L'immortale "Il Piccolo principe" di Saint Exupéry in scena giovedì a San Vito

Giovedì 24 aprile 2014, con sipario alle 20, la Compagnia Teatro arte tiene la prima de "Il Piccolo Principe" al Teatro Melacca di San Vito dei Normanni. Il capolavoro di Antoine de Saint Exupéry apre una nuova strada nel percorso teatrale della compagnia sanvitese

SAN VITO DEI NORMANNI - Giovedì 24 aprile 2014, con sipario alle 20, la Compagnia TeatroArte tiene la prima  de “Il Piccolo Principe” al Teatro Melacca di San Vito dei Normanni.

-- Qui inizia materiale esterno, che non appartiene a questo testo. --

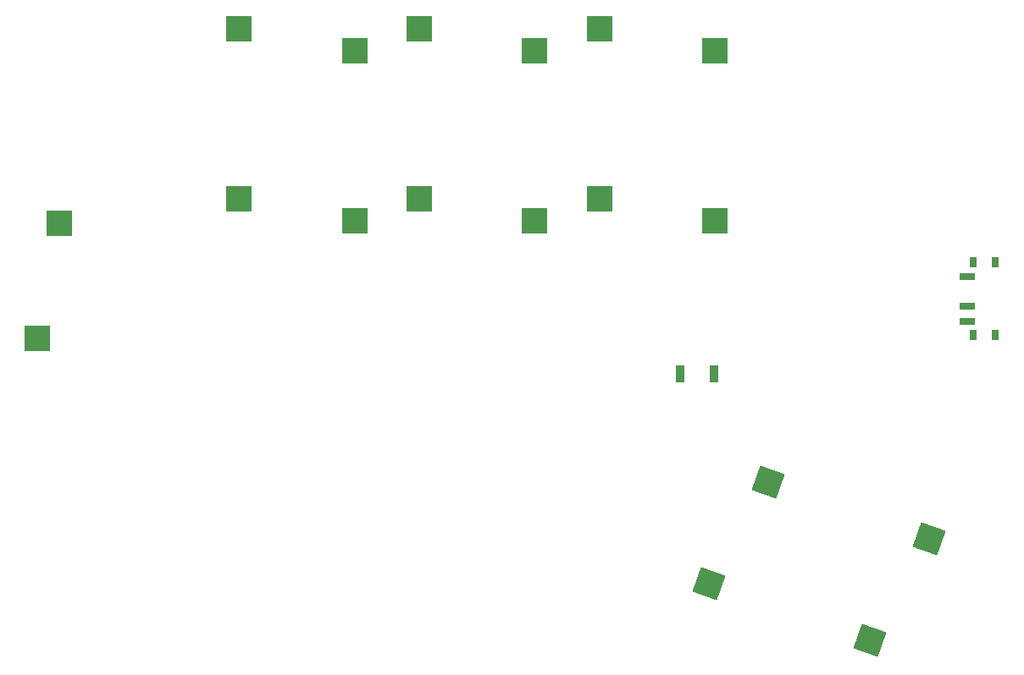
<source format=gbp>
G04 #@! TF.GenerationSoftware,KiCad,Pcbnew,(6.0.8-1)-1*
G04 #@! TF.CreationDate,2022-11-22T18:51:54+00:00*
G04 #@! TF.ProjectId,nine-nano-no-jumpers,6e696e65-2d6e-4616-9e6f-2d6e6f2d6a75,v1.0.0*
G04 #@! TF.SameCoordinates,Original*
G04 #@! TF.FileFunction,Paste,Bot*
G04 #@! TF.FilePolarity,Positive*
%FSLAX46Y46*%
G04 Gerber Fmt 4.6, Leading zero omitted, Abs format (unit mm)*
G04 Created by KiCad (PCBNEW (6.0.8-1)-1) date 2022-11-22 18:51:54*
%MOMM*%
%LPD*%
G01*
G04 APERTURE LIST*
G04 Aperture macros list*
%AMRotRect*
0 Rectangle, with rotation*
0 The origin of the aperture is its center*
0 $1 length*
0 $2 width*
0 $3 Rotation angle, in degrees counterclockwise*
0 Add horizontal line*
21,1,$1,$2,0,0,$3*%
G04 Aperture macros list end*
%ADD10R,2.600000X2.600000*%
%ADD11R,0.800000X1.000000*%
%ADD12R,1.500000X0.700000*%
%ADD13RotRect,2.600000X2.600000X70.500000*%
%ADD14R,0.900000X1.700000*%
G04 APERTURE END LIST*
D10*
G04 #@! TO.C,SW1*
X95550000Y-101275000D03*
X97750000Y-89725000D03*
G04 #@! TD*
D11*
G04 #@! TO.C,SWF1*
X189120000Y-100950000D03*
X191330000Y-100950000D03*
X191330000Y-93650000D03*
X189120000Y-93650000D03*
D12*
X188470000Y-95050000D03*
X188470000Y-98050000D03*
X188470000Y-99550000D03*
G04 #@! TD*
D13*
G04 #@! TO.C,SW9*
X178740970Y-131515116D03*
X184670250Y-121361982D03*
G04 #@! TD*
D10*
G04 #@! TO.C,SW5*
X115725000Y-87300000D03*
X127275000Y-89500000D03*
G04 #@! TD*
G04 #@! TO.C,SW3*
X133725000Y-70300000D03*
X145275000Y-72500000D03*
G04 #@! TD*
D14*
G04 #@! TO.C,RESET1*
X163200000Y-104800000D03*
X159800000Y-104800000D03*
G04 #@! TD*
D10*
G04 #@! TO.C,SW4*
X151725000Y-70300000D03*
X163275000Y-72500000D03*
G04 #@! TD*
G04 #@! TO.C,SW7*
X151725000Y-87300000D03*
X163275000Y-89500000D03*
G04 #@! TD*
G04 #@! TO.C,SW6*
X133725000Y-87300000D03*
X145275000Y-89500000D03*
G04 #@! TD*
D13*
G04 #@! TO.C,SW8*
X162716066Y-125840400D03*
X168645346Y-115687266D03*
G04 #@! TD*
D10*
G04 #@! TO.C,SW2*
X115725000Y-70300000D03*
X127275000Y-72500000D03*
G04 #@! TD*
M02*

</source>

Il capolavoro di Antoine de Saint Exupéry apre una nuova strada nel percorso teatrale della compagnia sanvitese che ha già portato in scena tre capolavori del grande Eduardo: Vincenzo De Pretore, Natale in casa Cupiello, Questi fantasmi.

L’esperienza amatoriale viene vissuta dai componenti del gruppo con grande entusiasmo,supportato dal contributo di altre categorie di artisti a cominciare dal musicista-compositore Mario Ancora che ha composto tutte le musiche delle opere rappresentate. Si affiancano la maestra di danza Cinzia Diviggiano della Royal Dance Art, il pittore Romano Buratti, l’operatore artistico Benedetto Minò e tutte le maestranze e  collaboratori di ogni genere che, di volta in volta, hanno volontariamente offerto il loro contributo.

Enzo Longo, architetto, regista e sceneggiatore del lavoro teatrale, racconta così il contenuto dell’opera dello scrittore e aviatore francese scomparso misteriosamente con il suo aereo da caccia in mare tra la Corsica e la Francia, il 31 luglio del 1944: Il messaggio più importante contenuto nel capolavoro di Antoine de Saint Exupéry è oggi tanto più significativo quanto nel 1943, anno della pubblicazione de “Il Piccolo Principe”:  “Non si vede bene che col cuore. L’essenziale e’ invisibile agli occhi”. Che si tratti di addomesticare  la volpe oppure dell’amore per la sua rosa, nel mondo del piccolo principe l’amicizia l’umanità e la fiducia reciproca sono valori irrinunciabili. Un viaggio che tocca il cuore e l’anima.

Antoine de Saint Exupéry ritrova nel “principe“ una investitura che assegna ai bambini una gloriosa alterità, un’aristocrazia sognata e resa credibile dal gioco. Con il linguaggio onirico ricco di metafore, simboli e riflessioni sul nostro mondo pieno di contraddizioni e speranze. L’incontro tra il Piccolo Principe e il Pilota della “macchina volante” avviene nel Deserto ed è questo il luogo dove si riaccendono nell’adulto le potenzialità di un contatto con quella parte “bambina” di sé che sa mantenere vive e feconde altre età della vita.

Stupirsi e sorprendersi, coltivare dubbi e inquietudini, rimescolare le carte e non rinunciare mai alle prove del Futuro è una risorsa a cui attingere anche quando la vita entra in altre stagioni. Lo spettatore che interpreta, vede e  ascolta dialoghi e musiche, si trasforma in “viaggiatore incantato” alla scoperta di nuovi orizzonti di conoscenza che si inverano nel Deserto, nel Cielo, negli Asteroidi. Attraverso i dialoghi,  scopre  che la sua immaginazione viene catturata  dall’Invisibile; un anelito verso l’Essenziale che ha il Cielo e  il Deserto come sfondo, l’Immagine e l’Anima come luogo.

La scenografia diventa, allora, metafora dell’Essenzialità: una riflessione sul tema del Tempo inteso come trasposizione simbolica di un’infanzia rivissuta e liberata attraverso la memoria. Attraverso la scissione delle immagini rappresentate, così come avviene nel gioco dei puzzle dei bambini,  si compongono e scompongono figurazioni che richiamano il senso del nostro vivere.